### [WORK ORDER]
Please answer from the eviction text below: by what percentage did Invitation Homes' profits grow in 2020?

### [EXTRACT PROVIDED]
Many corporate landlords are filing for eviction even as they rake in profits. Based in Dallas, Invitation Homes is the nation’s largest landlord of single-family homes. Since September 2020, the company has filed to evict more than 800 households, including at least 46 in Texas. The company did not respond to a request for comment, but on an earnings call in February, CEO Dallas Tanner said the company had maintained rent collections around 97 percent of its historical rate throughout the pandemic. “COVID appears to have been beneficial for demand,” he said. In 2020, the company’s profits grew by 35 percent, to $196 million.

Jim Baker, executive director of the nonprofit Private Equity Stakeholder Project, says Invitation Homes was one of the “more aggressive” companies. According to data he collected, between September 4, 2020—when the CDC order went into effect—and June 30, 2021, corporate landlords have filed to evict 75,000 households in six states, with nearly 18,500 of the evictions filed in Harris and Tarrant counties alone.

In late July, U.S. Representative James Clyburn announced that the Select Subcommittee on the Coronavirus Crisis would investigate four corporate landlords—Invitation Homes, Pretium Partners, Ventron Management, and The Siegel Group—for allegedly evicting residents in violation of the CDC moratorium. This appears to be the only investigation into potential violators.

On August 3, the CDC issued a new moratorium, halting evictions in areas experiencing “substantial” and “high” COVID-19 spread, covering 91 percent of counties nationally. Landlord groups have already sued in federal court to block the new order, as they did before. The first moratorium was upheld by the U.S. Supreme Court in June “because the CDC plans to end the moratorium in only a few weeks,” wrote Justice Brett Kavanaugh. Any additional action to halt evictions would need congressional approval, he wrote.

That means the Department of Justice—or its district courts—is unlikely to pursue charges against landlords, says Greg Zlotnick, the director of pro bono programs at St. Mary’s University School of Law in San Antonio. To the extent the DOJ is involved with the new moratorium, it will likely be focused on defending it against legal challenge, rather than proactively going after violators, he says. And while the order remains contested, a judge is unlikely to sanction a landlord based on a law that could soon be overturned. 

As the time runs out on federal protections, tenant advocates are rushing to fast track rent relief to impatient landlords and increasingly desperate tenants.

In June, Patronella, the Harris County JP, started inviting advocates with a Houston-based nonprofit called The Alliance to join eviction dockets and help tenants and landlords negotiate the process of applying for rental assistance through the Texas Rent Relief Program, which provides money directly to landlords. Earlier this year, the program was moving painfully slow—in late March, a month after it launched, the program made a grand total of three payments

Now, if either party says they are interested in applying, Patronella pauses the proceeding and sends them both to a breakout room along with someone from Alliance. Another Harris County JP, Wanda Adams, has also invited Alliance into her courtroom. 

“That’s been the most improvement I’ve seen to landlords accepting rental assistance,” says Harris, who has been watching daily eviction proceedings in Houston. By early August, $652 million of nearly $1.2 billion in state and federal funding had been dispersed to households across the state. 

“Rental assistance programs have easily saved lives and stayed eviction,” says Campbell, the Dallas lawyer. Yet many tenants who qualify for federal protection are still being evicted. “It’s a shame that we’ve decided collectively as a state to be the ones on the forefront of this eviction wave.”

(Records in a dataset)
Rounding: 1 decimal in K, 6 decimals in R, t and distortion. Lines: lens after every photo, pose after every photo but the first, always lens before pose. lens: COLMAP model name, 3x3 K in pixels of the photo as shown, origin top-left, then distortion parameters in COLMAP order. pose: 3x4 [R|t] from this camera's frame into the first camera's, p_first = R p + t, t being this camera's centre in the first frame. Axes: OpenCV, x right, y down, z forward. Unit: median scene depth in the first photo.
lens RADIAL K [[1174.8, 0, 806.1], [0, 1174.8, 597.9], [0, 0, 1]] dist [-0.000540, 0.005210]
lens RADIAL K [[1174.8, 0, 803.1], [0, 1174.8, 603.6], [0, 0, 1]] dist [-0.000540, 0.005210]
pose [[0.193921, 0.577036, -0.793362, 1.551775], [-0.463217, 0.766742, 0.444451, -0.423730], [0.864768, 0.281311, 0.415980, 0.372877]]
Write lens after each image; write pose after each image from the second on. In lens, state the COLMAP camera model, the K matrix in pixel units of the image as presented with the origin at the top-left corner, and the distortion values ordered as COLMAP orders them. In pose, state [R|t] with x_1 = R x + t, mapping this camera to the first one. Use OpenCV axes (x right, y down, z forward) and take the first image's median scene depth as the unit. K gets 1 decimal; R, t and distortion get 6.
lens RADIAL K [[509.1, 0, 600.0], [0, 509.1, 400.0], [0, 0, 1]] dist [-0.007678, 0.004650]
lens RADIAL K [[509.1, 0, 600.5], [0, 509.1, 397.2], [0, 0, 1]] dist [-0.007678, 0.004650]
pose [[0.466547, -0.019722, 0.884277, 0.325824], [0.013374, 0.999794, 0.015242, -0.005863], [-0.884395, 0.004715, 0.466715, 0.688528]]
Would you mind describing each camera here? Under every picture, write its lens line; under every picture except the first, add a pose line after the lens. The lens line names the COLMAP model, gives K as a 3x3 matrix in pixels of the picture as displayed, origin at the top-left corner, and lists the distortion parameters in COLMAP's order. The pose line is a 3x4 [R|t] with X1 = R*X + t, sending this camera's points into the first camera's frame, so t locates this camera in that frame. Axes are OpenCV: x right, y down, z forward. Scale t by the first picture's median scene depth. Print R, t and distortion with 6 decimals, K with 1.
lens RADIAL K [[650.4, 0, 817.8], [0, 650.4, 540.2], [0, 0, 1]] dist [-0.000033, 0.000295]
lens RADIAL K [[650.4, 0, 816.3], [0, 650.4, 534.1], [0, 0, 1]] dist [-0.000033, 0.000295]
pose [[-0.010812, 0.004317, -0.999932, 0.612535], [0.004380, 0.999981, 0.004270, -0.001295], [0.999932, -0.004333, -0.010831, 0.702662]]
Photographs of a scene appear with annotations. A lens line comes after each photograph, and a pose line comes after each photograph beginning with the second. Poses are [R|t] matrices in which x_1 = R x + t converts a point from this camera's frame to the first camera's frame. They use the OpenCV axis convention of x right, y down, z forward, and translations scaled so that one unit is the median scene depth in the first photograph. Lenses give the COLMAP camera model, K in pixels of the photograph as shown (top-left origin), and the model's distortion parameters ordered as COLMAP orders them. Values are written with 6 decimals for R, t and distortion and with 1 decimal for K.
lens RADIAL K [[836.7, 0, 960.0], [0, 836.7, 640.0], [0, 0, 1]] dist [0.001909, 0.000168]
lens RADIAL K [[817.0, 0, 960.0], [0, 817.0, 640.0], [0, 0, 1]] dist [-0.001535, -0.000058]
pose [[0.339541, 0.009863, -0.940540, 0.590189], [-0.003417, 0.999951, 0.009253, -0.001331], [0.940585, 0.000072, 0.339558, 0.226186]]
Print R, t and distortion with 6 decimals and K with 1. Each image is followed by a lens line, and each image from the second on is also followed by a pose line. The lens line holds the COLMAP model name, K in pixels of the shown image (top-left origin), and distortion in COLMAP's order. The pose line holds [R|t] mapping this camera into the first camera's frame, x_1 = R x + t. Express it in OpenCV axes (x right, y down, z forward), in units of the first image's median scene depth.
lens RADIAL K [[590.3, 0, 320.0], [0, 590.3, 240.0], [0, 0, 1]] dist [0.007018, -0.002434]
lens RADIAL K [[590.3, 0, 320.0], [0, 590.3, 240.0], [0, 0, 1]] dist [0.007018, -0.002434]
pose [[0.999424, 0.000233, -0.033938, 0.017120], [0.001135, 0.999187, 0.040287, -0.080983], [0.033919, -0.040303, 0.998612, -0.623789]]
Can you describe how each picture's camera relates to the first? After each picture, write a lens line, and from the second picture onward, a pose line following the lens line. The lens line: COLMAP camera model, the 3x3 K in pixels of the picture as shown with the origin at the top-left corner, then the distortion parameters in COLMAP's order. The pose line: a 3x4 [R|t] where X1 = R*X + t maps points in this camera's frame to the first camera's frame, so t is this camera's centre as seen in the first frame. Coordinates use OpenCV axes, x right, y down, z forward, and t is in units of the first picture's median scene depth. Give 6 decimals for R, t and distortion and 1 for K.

### [SOLUTION TO THIS EXERCISE]
35 percent, to $196 million.